In scenarios where you have external clients connecting in and you have a private internal domain suffix (DOMAIN.LOCAL), you can get a certificate from a Public CA with the external (RDWEB.DOMAIN.COM) name and bind it to the RD Web Access and RD Gateway roles, because these are the only roles that are exposed to the internet. For RD Connection Broker – Publishing and RD Connection Broker – Enable Single Sign On, you can make use of an internal certificate with the ‘DOMAIN.LOCAL’ name on it. This however, as mentioned earlier, will only work with clients connecting through RDC 8.0 or above.
The RD Gateway and Remote Desktop Client version 8.0 (and above) provides the external users with a secure connection to the deployment. Once connected to the deployment, the internal certificate with the ‘.local’ name will take care of Remote App signing (publishing) and Single Sign-On.
Now, lets look at where we configure the certificate we have:
Open the Server Manager on the Connection Broker server and Click on Remote Desktop Services in the left-most pane.
Once here, you will see your deployment shown as in the illustration below. Click on Tasks and select “Edit Deployment Properties”
This will bring up the property sheet of the deployment. Select the Certificates option in the left pane:
Now, as discussed earlier, you can select the certificate that was created using the ‘Select Existing Certificate’ button on the bottom of the screen.
Just point it to the ‘.pfx’ file and allow it to import the certificate for the role.
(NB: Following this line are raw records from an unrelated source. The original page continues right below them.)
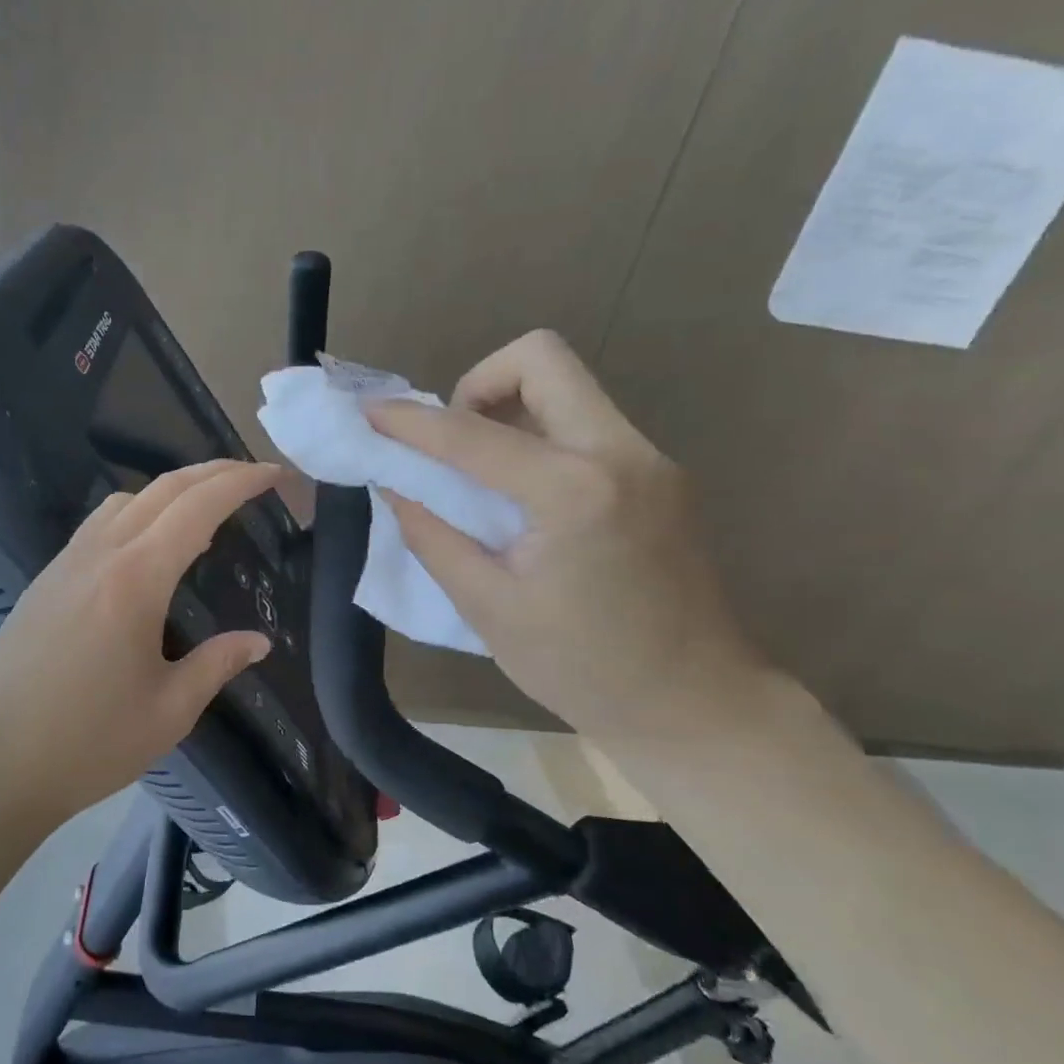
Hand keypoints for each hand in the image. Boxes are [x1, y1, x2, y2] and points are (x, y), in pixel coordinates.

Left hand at [0, 460, 280, 820]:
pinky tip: (148, 549)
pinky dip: (137, 514)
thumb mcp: (169, 711)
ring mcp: (64, 564)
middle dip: (212, 472)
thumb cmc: (88, 743)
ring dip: (171, 490)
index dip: (240, 483)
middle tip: (251, 477)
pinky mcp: (44, 582)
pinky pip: (98, 525)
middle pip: (162, 489)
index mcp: (135, 580)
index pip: (197, 508)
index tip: (275, 474)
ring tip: (204, 512)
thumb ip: (216, 664)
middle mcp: (98, 556)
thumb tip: (258, 642)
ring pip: (124, 501)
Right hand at [369, 330, 764, 740]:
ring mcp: (650, 459)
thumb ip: (434, 537)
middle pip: (542, 359)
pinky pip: (587, 424)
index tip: (369, 413)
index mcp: (575, 492)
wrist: (694, 704)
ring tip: (480, 472)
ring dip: (510, 408)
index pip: (473, 434)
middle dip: (478, 383)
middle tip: (450, 442)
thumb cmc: (583, 669)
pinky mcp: (659, 476)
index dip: (411, 421)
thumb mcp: (489, 608)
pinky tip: (523, 495)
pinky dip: (540, 436)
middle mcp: (621, 454)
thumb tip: (395, 487)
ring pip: (568, 387)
You can use a single certificate for all the roles, if your clients are internal to the domain only, by generating a simple wildcard certificate (*.RENDER.LOCAL) and binding it to all the roles.
Note, that even if you have multiple servers that are part of this deployment, the Server Manager will import the certificate to all the servers in the deployment, place them in the trusted root of the machines and bind them to the respective roles.